O Desafio de Ampliar o Diálogo e a Participação

Embora exista algum nível de diálogo entre as comunidades e a mineradora, bem como entre as comunidades e órgãos de governo, ainda são muito limitadas as oportunidades para a população impactada pela mineração em Oriximiná efetivamente influenciar as diferentes decisões relativas ao empreendimento que afeta significativamente as suas vidas.

A importância da participação e engajamento da população local nas decisões relativas a empreendimentos de mineração é reconhecida por diferentes organismos internacionais. Recentemente, com a aprovação do Acordo Regional sobre Acesso à Informação, Participação Pública e Acesso à Justiça em Matéria Ambiental na América Latina e no Caribe, o Acordo de Escazú, em 2018, mais uma vez foi registrado que o direito à participação deve ser assegurado sempre que estejam em jogo questões ambientais de interesse público.

Nesse sentido, os espaços de diálogo e negociação precisam ser assegurados durante todo o ciclo de vida do empreendimento, especialmente tendo em vista que a fase de produção pode durar décadas e é aquela com maior potencial de causar impactos ao meio ambiente e às comunidades por longo prazo.

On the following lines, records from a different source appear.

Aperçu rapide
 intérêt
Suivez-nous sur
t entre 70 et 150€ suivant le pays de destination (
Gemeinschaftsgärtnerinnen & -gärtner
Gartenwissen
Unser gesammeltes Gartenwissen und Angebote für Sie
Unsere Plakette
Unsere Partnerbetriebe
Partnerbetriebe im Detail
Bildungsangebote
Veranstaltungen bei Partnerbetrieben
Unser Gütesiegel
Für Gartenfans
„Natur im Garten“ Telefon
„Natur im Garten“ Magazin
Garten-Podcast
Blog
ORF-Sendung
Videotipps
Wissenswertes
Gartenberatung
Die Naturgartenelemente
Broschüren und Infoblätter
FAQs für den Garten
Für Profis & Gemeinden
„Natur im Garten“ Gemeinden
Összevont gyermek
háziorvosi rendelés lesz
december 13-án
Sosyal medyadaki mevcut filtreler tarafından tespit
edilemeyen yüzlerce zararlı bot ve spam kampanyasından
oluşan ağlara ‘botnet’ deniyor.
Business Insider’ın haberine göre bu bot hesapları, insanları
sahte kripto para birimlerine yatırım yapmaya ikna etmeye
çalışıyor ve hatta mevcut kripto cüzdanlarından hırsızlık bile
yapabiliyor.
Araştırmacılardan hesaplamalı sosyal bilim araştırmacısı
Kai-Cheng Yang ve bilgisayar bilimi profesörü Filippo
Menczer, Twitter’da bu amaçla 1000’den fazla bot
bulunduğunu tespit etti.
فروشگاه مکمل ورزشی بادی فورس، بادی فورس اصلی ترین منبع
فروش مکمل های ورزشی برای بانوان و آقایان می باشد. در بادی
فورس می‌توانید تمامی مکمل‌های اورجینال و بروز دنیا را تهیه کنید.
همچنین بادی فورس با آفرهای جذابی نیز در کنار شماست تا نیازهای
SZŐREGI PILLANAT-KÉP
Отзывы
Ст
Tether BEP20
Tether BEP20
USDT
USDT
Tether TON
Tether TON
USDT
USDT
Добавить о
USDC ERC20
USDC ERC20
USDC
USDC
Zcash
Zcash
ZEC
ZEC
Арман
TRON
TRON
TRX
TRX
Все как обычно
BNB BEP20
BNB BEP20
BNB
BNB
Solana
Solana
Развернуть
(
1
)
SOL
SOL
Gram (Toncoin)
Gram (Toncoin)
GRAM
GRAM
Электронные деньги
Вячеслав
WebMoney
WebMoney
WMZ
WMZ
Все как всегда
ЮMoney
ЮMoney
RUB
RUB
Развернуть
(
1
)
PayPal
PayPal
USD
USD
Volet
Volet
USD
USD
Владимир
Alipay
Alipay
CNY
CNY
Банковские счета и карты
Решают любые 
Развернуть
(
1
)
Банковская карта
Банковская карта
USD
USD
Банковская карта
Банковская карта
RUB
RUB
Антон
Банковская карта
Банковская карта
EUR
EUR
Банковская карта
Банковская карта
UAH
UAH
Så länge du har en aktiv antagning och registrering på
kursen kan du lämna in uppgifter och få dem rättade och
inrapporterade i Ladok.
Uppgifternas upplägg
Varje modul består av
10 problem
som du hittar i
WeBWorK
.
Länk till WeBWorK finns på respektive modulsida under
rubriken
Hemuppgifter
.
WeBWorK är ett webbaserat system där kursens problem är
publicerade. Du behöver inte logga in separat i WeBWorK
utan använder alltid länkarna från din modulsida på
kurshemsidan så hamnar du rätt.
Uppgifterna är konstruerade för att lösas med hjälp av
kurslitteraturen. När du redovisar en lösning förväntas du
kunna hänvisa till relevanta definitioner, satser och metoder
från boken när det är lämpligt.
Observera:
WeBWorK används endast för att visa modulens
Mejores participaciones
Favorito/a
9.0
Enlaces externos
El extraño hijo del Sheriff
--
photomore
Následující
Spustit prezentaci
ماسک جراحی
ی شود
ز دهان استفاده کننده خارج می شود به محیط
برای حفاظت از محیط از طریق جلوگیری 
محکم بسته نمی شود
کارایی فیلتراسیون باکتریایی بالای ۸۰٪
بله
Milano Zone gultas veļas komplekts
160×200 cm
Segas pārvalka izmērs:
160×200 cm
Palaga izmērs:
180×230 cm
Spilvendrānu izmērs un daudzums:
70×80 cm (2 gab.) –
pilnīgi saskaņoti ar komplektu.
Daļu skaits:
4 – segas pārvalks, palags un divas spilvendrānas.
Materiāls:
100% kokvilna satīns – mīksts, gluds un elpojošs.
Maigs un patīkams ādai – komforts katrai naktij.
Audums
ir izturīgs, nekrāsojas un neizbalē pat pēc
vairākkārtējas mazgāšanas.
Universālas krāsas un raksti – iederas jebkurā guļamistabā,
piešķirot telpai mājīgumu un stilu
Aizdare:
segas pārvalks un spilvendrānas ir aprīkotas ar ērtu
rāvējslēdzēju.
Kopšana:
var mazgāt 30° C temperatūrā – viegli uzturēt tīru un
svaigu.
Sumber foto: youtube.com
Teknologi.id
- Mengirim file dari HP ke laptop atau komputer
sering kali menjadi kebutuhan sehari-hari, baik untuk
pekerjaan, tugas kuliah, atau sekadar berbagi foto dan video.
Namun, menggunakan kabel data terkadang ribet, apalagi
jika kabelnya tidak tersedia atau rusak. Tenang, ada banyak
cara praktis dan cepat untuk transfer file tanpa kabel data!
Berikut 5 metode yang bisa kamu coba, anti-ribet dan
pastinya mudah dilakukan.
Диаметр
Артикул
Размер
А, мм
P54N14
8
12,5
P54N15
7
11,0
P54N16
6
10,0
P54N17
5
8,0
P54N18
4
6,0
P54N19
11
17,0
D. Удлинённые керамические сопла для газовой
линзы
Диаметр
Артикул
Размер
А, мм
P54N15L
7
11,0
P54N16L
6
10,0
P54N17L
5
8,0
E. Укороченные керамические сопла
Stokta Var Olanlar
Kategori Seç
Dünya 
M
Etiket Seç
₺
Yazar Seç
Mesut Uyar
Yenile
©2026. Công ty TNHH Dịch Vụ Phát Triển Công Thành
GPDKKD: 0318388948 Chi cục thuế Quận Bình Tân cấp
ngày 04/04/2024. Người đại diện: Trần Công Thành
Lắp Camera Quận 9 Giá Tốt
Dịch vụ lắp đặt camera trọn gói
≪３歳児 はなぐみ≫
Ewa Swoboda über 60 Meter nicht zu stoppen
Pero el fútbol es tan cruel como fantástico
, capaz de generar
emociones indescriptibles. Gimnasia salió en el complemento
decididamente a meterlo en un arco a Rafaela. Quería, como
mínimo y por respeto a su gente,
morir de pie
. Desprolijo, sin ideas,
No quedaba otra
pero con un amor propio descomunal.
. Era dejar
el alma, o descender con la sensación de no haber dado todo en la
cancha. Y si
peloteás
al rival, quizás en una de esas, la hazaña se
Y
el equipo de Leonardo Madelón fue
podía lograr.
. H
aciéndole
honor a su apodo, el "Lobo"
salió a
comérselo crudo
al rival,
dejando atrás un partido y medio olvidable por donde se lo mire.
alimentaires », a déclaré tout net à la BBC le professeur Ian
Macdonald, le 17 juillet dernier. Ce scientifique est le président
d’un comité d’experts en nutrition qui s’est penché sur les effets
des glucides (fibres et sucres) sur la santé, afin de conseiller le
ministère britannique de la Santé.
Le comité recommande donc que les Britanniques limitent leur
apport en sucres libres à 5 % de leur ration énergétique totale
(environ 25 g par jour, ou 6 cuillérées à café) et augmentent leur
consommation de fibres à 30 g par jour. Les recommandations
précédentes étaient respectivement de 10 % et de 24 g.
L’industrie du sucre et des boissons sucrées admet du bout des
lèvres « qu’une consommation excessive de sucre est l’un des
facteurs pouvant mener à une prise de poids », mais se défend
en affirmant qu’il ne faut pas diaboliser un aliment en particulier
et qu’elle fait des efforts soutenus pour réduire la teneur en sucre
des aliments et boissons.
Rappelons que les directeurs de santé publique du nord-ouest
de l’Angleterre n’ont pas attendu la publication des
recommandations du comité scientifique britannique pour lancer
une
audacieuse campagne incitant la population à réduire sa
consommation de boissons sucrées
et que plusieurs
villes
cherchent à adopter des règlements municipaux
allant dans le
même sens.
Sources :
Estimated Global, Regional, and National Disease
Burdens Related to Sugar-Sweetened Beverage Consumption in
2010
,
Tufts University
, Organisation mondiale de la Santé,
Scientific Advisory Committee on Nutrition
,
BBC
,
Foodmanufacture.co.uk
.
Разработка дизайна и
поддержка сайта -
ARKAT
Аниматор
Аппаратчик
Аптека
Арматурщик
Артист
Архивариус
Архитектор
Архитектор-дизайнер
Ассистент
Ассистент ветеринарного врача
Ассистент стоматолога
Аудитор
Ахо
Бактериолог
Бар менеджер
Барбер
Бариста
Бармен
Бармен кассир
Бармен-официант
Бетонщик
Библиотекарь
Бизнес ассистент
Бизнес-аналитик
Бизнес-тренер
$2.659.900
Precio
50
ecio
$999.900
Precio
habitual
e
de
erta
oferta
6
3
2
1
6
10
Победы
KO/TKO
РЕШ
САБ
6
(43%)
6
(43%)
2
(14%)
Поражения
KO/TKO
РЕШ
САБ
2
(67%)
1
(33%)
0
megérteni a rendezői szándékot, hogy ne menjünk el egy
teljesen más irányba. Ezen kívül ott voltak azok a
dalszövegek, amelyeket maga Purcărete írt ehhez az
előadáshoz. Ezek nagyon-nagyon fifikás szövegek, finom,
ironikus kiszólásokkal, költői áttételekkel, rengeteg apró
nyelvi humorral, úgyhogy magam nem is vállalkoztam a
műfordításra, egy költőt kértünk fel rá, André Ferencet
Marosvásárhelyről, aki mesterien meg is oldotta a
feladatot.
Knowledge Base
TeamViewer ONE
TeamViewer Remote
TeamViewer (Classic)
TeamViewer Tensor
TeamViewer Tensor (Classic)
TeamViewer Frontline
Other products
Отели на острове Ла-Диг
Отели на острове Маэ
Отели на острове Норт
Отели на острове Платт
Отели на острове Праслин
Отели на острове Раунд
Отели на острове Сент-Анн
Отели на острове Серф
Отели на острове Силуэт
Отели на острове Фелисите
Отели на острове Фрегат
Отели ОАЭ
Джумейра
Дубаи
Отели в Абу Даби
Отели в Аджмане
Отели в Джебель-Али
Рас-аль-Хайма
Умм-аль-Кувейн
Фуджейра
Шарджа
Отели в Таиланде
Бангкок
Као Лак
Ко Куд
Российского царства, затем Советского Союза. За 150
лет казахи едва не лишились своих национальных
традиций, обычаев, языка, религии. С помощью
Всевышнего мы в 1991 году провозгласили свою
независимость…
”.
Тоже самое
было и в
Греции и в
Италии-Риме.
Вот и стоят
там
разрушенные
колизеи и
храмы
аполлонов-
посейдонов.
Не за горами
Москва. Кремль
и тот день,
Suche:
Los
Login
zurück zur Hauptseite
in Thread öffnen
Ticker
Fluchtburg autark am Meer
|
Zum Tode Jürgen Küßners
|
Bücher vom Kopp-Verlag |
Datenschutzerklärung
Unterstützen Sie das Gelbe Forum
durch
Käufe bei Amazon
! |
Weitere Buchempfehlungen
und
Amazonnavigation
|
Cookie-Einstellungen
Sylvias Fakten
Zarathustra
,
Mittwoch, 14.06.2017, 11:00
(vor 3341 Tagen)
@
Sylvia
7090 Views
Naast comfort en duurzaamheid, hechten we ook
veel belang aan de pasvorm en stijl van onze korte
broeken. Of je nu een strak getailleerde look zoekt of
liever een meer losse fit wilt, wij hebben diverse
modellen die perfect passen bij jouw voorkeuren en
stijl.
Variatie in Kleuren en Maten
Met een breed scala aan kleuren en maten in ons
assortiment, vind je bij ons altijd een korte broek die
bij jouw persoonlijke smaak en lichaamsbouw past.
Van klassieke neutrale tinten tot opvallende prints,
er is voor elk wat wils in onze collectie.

A promoção pelo Poder Público de canais de negociação é especialmente relevante tendo em vista a realidade de vulnerabilidade e desigualdade vivenciada pelas comunidades ribeirinhas e quilombolas em Oriximiná e a assimetria de poder que marca a sua relação com a empresa. São importantes ainda para a promoção de um ambiente de liberdade e segurança onde a população atingida possa se expressar sem medo de represálias.

Permanece o desafio em Oriximiná de se instituir canais permanentes de diálogo e decisão compartilhada que possibilitem real escuta por parte do governo e da empresa para as questões postas pelas comunidades impactadas e a construção conjunta de soluções efetivas e duradouras para os problemas vivenciados.

Por fim, outro desafio a ser respondido é a elaboração de um estudo independente e profundo que permita uma visão holística dos impactos socioambientais da mineração de bauxita em Oriximiná para subsidiar o diálogo entre comunidades, empresa e governo. Uma avaliação dos impactos cumulativos e sinérgicos entre as muitas intervenções promovidas nos últimos 42 anos pela Mineração Rio do Norte que permita analisar a real magnitude e abrangência temporal e espacial dos impactos gerados sobre o meio ambiente e a população local.